Он обул свои домашние туфли, накинул на пижаму пальто. У него никогда не было домашнего платья. Ему не нужен был свет, и он на ощупь направился вниз, не сделав ни одного неверного движения, не издав ни единого звука, открыл ящик, взял револьвер и патроны и поднялся к себе.
Из-за холода он снова лег в постель, но глаза не закрывал. Оставалось еще обдумать кое-какие детали, идти на попятную он не собирался.
Сосредоточившись на деталях, он мог отвлечься от унылых мыслей о мире, который этим утром напоминал ему огромное пустое пространство, где он барахтался один, не понимая, зачем это делает.
Например, когда мадам Ланж вернулась с мессы и принялась разжигать огонь, а знакомый запах горящего дерева и керосина проник под его дверь, он подумал: «Зачем?»
Это могло бы поставить все под сомнение. Завтра, послезавтра или на следующий год пришлось бы начинать все сначала.
Поэтому он старался сосредоточиться на деталях своего плана. Сначала ему пришло в голову притвориться, что он уезжает сегодня утром. Он мог сделать свой отъезд вполне правдоподобным. Допустим, пока мадам Ланж будет убирать в комнатах, он откроет входную дверь и постоит немного на пороге. Это произойдет, когда она будет в комнате Стана, в задней части дома.
Затем он бегом поднимется по лестнице, чтобы сообщить ей:
— Мне нужно срочно уехать. Я только что получил телеграмму, мой отец при смерти.
У него не будет телеграммы в руке. Ему будет достаточно сделать вид, что он положил ее в карман. Когда речь идет об умирающем или покойном, люди не решаются задавать вопросы или выражать недоверие. Это давало ему все права.
Он соберет свой чемодан. Она ему в этом поможет. Ей незачем касаться его пальто, в кармане которого будет лежать револьвер.
Он доедет на трамвае до вокзала, где оставит свои вещи в камере хранения и дождется наступления вечера, неважно где, в каком-нибудь месте, где он не рискует встретить знакомых.
На самом деле он уедет ночным поездом, который отправлялся из Льежа в двадцать три часа сорок пять минут. Он возьмет билет до Берлина, сойдет в Кельне, где пересядет на поезд до Гамбурга. Он часто мечтал о Гамбурге, потому что там был большой порт, а он никогда не видел порта. Он даже моря никогда не видел.
Он позавтракал яйцом, как делал это каждое утро, забыл поздороваться с Луизой, не подумал о том, что Мишель, как обычно, еще спит в соседней комнате.
Его идея была не так хороша, он обнаружил это чуть позже, когда сел заниматься в столовой. Лучше, если история с телеграммой произойдет после, а не до события. Во-первых, потому что ночью это сделать будет проще. Во-вторых, потому что Мишель мог никуда не ходить сегодня вечером.
Он продумал множество других вещей. После обеда он отправился в библиотеку и сел за стол в пальто, поскольку в его кармане находился револьвер и он побоялся оставить его на вешалке.
Даже несмотря на сгущающиеся сумерки, приближение назначенного часа, обволакивающее его тепло, он не чувствовал себя возбужденным, и ему казалось, что никогда в жизни он еще не был так спокоен.

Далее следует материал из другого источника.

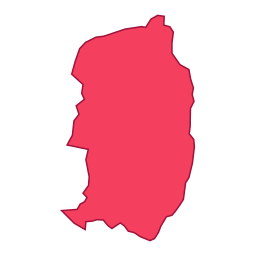 Fazenda Vilanova, Rio Grande do Sul, Brazil
{"feature_id": "56859067B8921969291508", "entity_name": "Fazenda Vilanova", "entity_type": "district", "adm_level": 2, "iso_a3": "BRA", "parent_name": "Brazil", "parent_adm1": "Rio Grande do Sul", "projection": "equal_earth", "projection_center": [-51.841, -29.589], "detail": "fine", "context": "isolated", "style": "filled", "palette": "rose", "viewbox_px": 256, "rotation_deg": 0, "n_neighbors": 0, "source": "geoboundaries", "source_scale": "gbopen_adm2", "svg_char_len": 965}
<svg xmlns="http://www.w3.org/2000/svg" viewBox="0 0 256 256"><path d="M85.2,229.6L85.9,221.7L92.3,221.1L96.9,219.7L103.3,220.0L107.8,225.5L111.9,228.5L120.3,222.9L124.3,225.8L128.3,231.2L134.2,232.6L140.3,236.7L150.0,240.6L154.5,238.6L158.5,232.3L160.7,226.4L166.4,216.8L171.9,215.3L175.4,211.2L180.0,204.7L183.4,199.4L185.6,182.8L188.9,177.6L192.4,163.2L194.4,146.7L193.7,139.4L189.2,133.8L190.2,126.1L190.2,119.9L190.5,108.4L194.0,101.3L192.2,94.6L193.4,87.9L190.7,79.3L188.9,69.6L179.9,64.6L172.0,53.3L171.9,43.7L173.3,32.1L169.9,26.8L163.8,25.1L164.2,16.3L157.6,15.4L151.0,19.1L145.7,27.4L141.5,26.6L124.8,29.2L103.8,36.2L96.0,37.2L85.5,42.4L79.7,48.6L75.2,61.4L71.7,74.2L83.0,84.5L81.7,93.4L84.4,99.3L76.2,105.8L79.0,114.3L74.0,120.8L72.4,135.2L67.1,145.0L75.5,146.7L88.3,149.4L85.9,159.7L89.2,176.8L88.5,185.5L83.0,193.2L87.0,197.6L84.5,201.8L80.2,204.1L77.2,209.4L61.6,210.6L74.2,223.2L85.2,229.6Z" fill="#f43f5e" stroke="#9f1239" stroke-width="1.5"/></svg>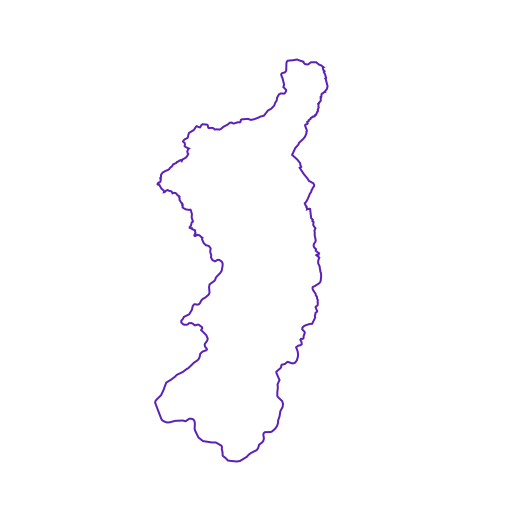 Hang Dong, Chiang Mai, Thailand (Albers equal-area conic projection), rotated 223°
{"feature_id": "78962969B1723139594347", "entity_name": "Hang Dong", "entity_type": "district", "adm_level": 2, "iso_a3": "THA", "parent_name": "Thailand", "parent_adm1": "Chiang Mai", "projection": "albers", "projection_center": [98.893, 18.724], "detail": "fine", "context": "isolated", "style": "outline", "palette": "violet", "viewbox_px": 512, "rotation_deg": 223, "n_neighbors": 0, "source": "geoboundaries", "source_scale": "gbopen_adm2", "svg_char_len": 6131}
<svg xmlns="http://www.w3.org/2000/svg" viewBox="0 0 512 512"><g transform="rotate(223 256 256)"><path d="M235.3,102.2L232.2,94.8L230.5,89.5L230.8,82.7L230.5,81.1L229.7,79.9L214.0,72.2L212.6,71.9L210.3,72.3L207.5,73.6L205.9,75.2L202.7,80.3L197.3,85.8L194.8,87.1L193.8,91.5L192.0,93.1L190.8,93.6L189.3,93.6L187.9,93.0L186.0,91.3L183.1,87.8L181.5,86.8L174.3,84.0L168.5,84.5L161.0,89.6L158.2,92.2L152.0,93.7L150.5,93.0L149.4,91.5L146.6,89.6L144.5,87.5L143.7,87.2L140.7,87.5L136.9,87.3L130.0,92.5L127.9,95.2L125.8,102.8L125.8,106.1L125.3,108.6L123.1,114.6L123.4,116.9L125.0,120.0L124.4,123.9L124.5,125.5L125.7,127.9L128.9,130.4L129.5,131.8L129.3,133.3L125.2,137.3L124.6,138.7L124.2,142.8L124.8,146.3L126.0,148.9L127.7,150.9L129.5,154.9L132.4,159.2L133.5,163.6L135.4,166.3L137.9,167.7L143.5,167.8L145.0,168.2L147.4,170.8L150.5,174.9L152.7,176.8L154.2,181.3L161.3,184.4L162.2,185.2L161.6,191.0L162.0,192.1L162.8,193.1L163.0,194.0L161.2,196.8L160.8,200.0L159.7,200.7L157.0,201.7L155.3,203.2L154.7,204.6L154.9,207.3L156.7,211.0L158.2,212.8L160.4,214.6L164.4,216.6L163.9,219.4L162.6,221.1L162.4,222.6L164.1,224.2L165.9,224.7L166.5,225.2L166.6,226.1L165.3,227.3L165.2,228.3L166.4,229.7L167.9,233.0L168.4,233.6L172.2,233.9L173.2,235.3L173.2,237.1L172.5,239.1L170.4,242.9L168.7,244.7L170.7,251.3L172.0,252.2L173.7,255.2L173.4,256.5L173.6,257.4L177.5,259.1L177.7,260.0L177.3,261.6L177.5,262.3L178.8,263.9L179.6,264.3L180.6,265.9L182.4,266.6L183.9,267.9L185.3,267.9L186.4,268.9L191.1,270.0L192.5,270.8L193.1,271.5L193.3,272.3L192.5,274.0L191.2,279.0L191.3,281.1L192.3,282.7L194.7,285.8L196.8,287.8L198.0,288.3L202.6,291.9L205.5,293.0L207.4,295.1L208.6,298.0L212.5,297.8L212.4,298.4L211.1,299.6L211.7,301.0L215.7,300.5L216.3,300.9L216.8,302.0L219.1,301.9L220.5,302.5L221.8,304.0L222.3,307.0L223.0,308.2L227.5,311.4L229.0,313.2L230.4,314.2L231.5,316.9L233.4,317.1L235.3,317.7L237.1,320.1L238.7,320.0L239.1,321.2L241.6,321.4L248.5,327.3L249.3,326.9L250.5,324.8L251.3,325.8L252.6,326.1L252.7,326.6L254.6,327.0L256.3,327.8L256.2,329.1L256.6,331.4L258.2,336.2L259.0,337.9L259.4,340.7L260.4,342.3L260.4,343.4L261.0,344.5L261.1,346.6L262.0,347.7L263.7,348.3L268.5,347.0L271.3,347.8L276.8,348.5L284.2,350.3L283.7,352.0L285.5,352.7L287.0,354.0L291.7,354.7L298.6,354.6L300.9,361.8L301.0,366.4L301.7,368.2L301.3,374.2L301.6,376.9L302.9,380.4L303.8,381.1L303.9,381.8L304.7,382.7L307.5,384.0L309.1,384.9L309.4,385.5L309.4,386.1L308.6,387.3L308.6,388.2L310.0,389.0L309.5,390.8L310.1,391.4L309.6,393.5L310.1,394.4L309.6,395.4L309.6,396.6L308.9,397.1L308.4,398.1L308.8,398.6L308.6,399.2L308.9,399.5L308.8,400.2L308.4,400.5L309.5,403.0L309.3,403.5L309.6,403.8L309.6,404.4L310.6,405.1L311.4,407.4L312.0,407.6L313.2,409.0L314.3,409.6L314.0,410.5L314.5,411.0L314.4,413.2L315.0,414.3L316.3,415.4L316.4,416.2L317.2,416.4L317.1,417.4L318.4,419.0L318.5,419.8L318.1,420.4L317.9,422.4L317.3,423.2L317.8,423.5L318.1,426.7L319.5,429.0L325.4,432.8L326.4,433.1L326.1,434.0L326.3,434.2L330.0,436.2L331.9,436.8L331.9,437.9L333.9,438.1L334.7,438.5L335.8,439.6L335.5,440.1L338.4,439.8L340.3,439.0L344.1,438.7L347.7,435.4L348.2,434.3L348.4,432.0L348.9,431.3L350.9,429.8L353.3,429.9L353.9,430.5L356.3,429.2L360.0,427.7L362.2,424.7L365.8,420.7L366.1,419.3L365.2,417.7L360.2,412.0L360.1,410.0L361.6,407.5L361.6,406.4L361.1,405.6L357.5,403.9L352.3,400.5L351.2,398.2L347.6,398.1L346.8,397.7L346.3,396.7L346.0,395.1L346.1,394.0L348.8,391.7L349.4,389.7L348.5,386.1L346.9,383.8L346.5,381.4L345.3,378.5L345.3,374.3L346.5,370.3L345.9,364.1L348.1,360.5L348.5,359.1L350.6,354.8L352.6,352.0L355.3,350.9L359.7,346.1L359.9,345.2L358.9,343.7L359.0,342.6L360.4,341.6L362.4,338.0L363.1,337.4L364.9,336.9L366.0,335.6L366.4,332.5L367.9,328.5L368.4,324.7L368.8,323.7L371.3,321.7L372.4,320.4L374.2,320.4L375.5,319.8L377.8,317.3L378.5,317.3L380.4,318.7L381.6,318.6L385.0,315.8L385.2,314.5L384.6,312.0L385.5,311.3L387.8,310.6L388.1,309.8L387.5,306.6L387.5,305.3L388.9,300.5L388.5,299.2L386.7,296.2L386.7,295.3L387.7,292.7L387.8,291.2L387.4,289.9L385.3,290.0L384.1,289.2L383.2,287.7L381.8,287.7L378.3,288.8L378.5,287.9L377.5,285.5L375.9,284.5L375.1,284.4L374.4,281.6L374.5,279.7L375.6,276.4L375.0,274.7L375.8,274.7L376.2,275.1L376.6,274.7L376.7,274.1L377.2,273.3L377.3,272.0L378.0,270.8L377.7,269.8L379.1,266.5L378.6,264.5L379.0,261.6L378.7,260.5L379.0,259.1L380.4,256.0L381.2,253.3L380.8,250.5L379.3,249.0L379.2,247.7L378.7,247.3L378.0,247.4L377.8,246.8L376.7,245.5L376.7,243.9L377.4,243.1L377.2,241.7L376.9,241.3L376.2,241.4L376.0,241.9L374.9,242.0L371.3,240.8L368.3,240.9L367.0,240.4L366.8,239.9L366.4,240.5L366.4,242.3L365.6,244.0L364.7,244.1L361.8,245.6L359.8,244.9L359.3,246.1L357.8,247.2L355.5,247.2L354.8,246.8L353.5,247.3L352.3,247.2L352.1,246.4L351.1,246.0L350.2,244.9L346.8,243.9L346.0,244.1L345.6,243.7L344.9,243.8L344.6,242.8L343.7,242.7L342.9,241.5L341.8,241.5L339.0,242.3L336.5,244.0L335.7,245.1L335.3,245.2L331.5,243.0L329.3,240.3L325.6,238.2L325.9,236.7L324.2,233.7L324.2,232.0L323.8,231.4L322.9,231.6L321.9,232.6L321.1,232.1L318.0,233.2L317.3,232.4L316.1,231.7L315.6,229.9L315.1,229.0L314.6,228.8L313.9,229.4L313.6,231.4L312.8,231.5L312.1,232.3L311.2,232.6L309.1,232.5L307.6,232.8L307.5,232.2L306.8,231.4L303.1,229.8L300.1,229.7L297.5,231.1L295.2,230.9L294.1,230.4L293.1,228.7L291.6,227.2L289.4,226.2L287.9,224.2L285.0,223.3L282.3,224.2L281.4,227.1L280.2,228.1L277.2,228.5L275.3,227.8L273.7,226.0L271.0,221.7L270.6,219.2L270.7,213.6L270.4,212.3L269.6,210.8L269.5,209.4L270.6,203.6L269.0,201.1L265.0,197.5L264.2,195.4L264.8,190.8L265.7,188.1L265.7,186.1L264.9,183.6L264.8,182.0L265.6,180.5L267.9,179.0L268.3,178.3L268.1,176.2L266.2,172.9L265.1,167.8L267.2,162.2L266.6,160.4L266.5,157.7L265.2,156.4L262.5,156.4L261.5,156.9L259.8,158.5L259.3,159.6L259.1,161.3L257.5,162.9L255.9,163.4L253.4,163.6L251.9,166.0L251.0,166.7L246.8,167.1L246.0,166.4L245.6,164.4L238.4,164.2L234.9,162.6L233.9,160.7L233.5,156.9L233.0,156.0L231.5,155.0L228.8,154.6L228.1,154.1L228.1,153.1L229.9,149.6L230.0,148.6L230.1,146.5L228.4,143.8L227.6,141.3L227.8,139.0L228.6,135.8L229.0,127.8L229.6,126.2L230.5,121.1L232.9,115.0L232.9,112.5L233.8,107.6L235.3,102.2Z" fill="none" stroke="#5b21b6" stroke-width="2"/></g></svg>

Бросив взгляд на стенные часы библиотеки в половине пятого, он ощутил лишь небольшой дискомфорт. Именно в это время он все предыдущие дни волей-неволей отправлялся подглядывать в замочную скважину и сейчас тоже испытал искушение сделать это в последний раз. Странно, но он страдал при мысли о том, что эти двое были в комнате, а он не мог их увидеть.
Это не было ревностью. Он не хотел ревновать. Со вчерашнего дня все стало ясно, и он не позволял себе ставить свои мысли под сомнение.
Нужно было просто переждать этот неприятный момент. Он следил за стрелками часов, представляя, как мадам Ланж загружает углем свою печку и регулирует вентиль прежде, чем уйти, как она семенит затем по улице вдоль домов и входит в большую церковь, бормоча молитвы.
Он видел, как Луиза поднимается с кресла, словно по сигналу, направляется к двери в гранатовую комнату, где с безучастным видом садится на край кровати.
В половине шестого его перестало мучить это тягостное ощущение, потому что мадам Ланж вернулась домой, и он, в свою очередь, мог выйти на улицу. Он прошел мимо изгороди пустыря — именно это место он выбрал для своих целей, не из-за воспоминаний о том, что здесь произошло, не из-за сентиментальности, которая все бы испортила, а просто потому, что это действительно было стратегически верное место.
Во-первых, здесь почти всегда было пустынно. Во-вторых, менее чем в двадцати метрах начиналось сплетение узких улочек, в которых он легко мог бы затеряться, не опасаясь преследования.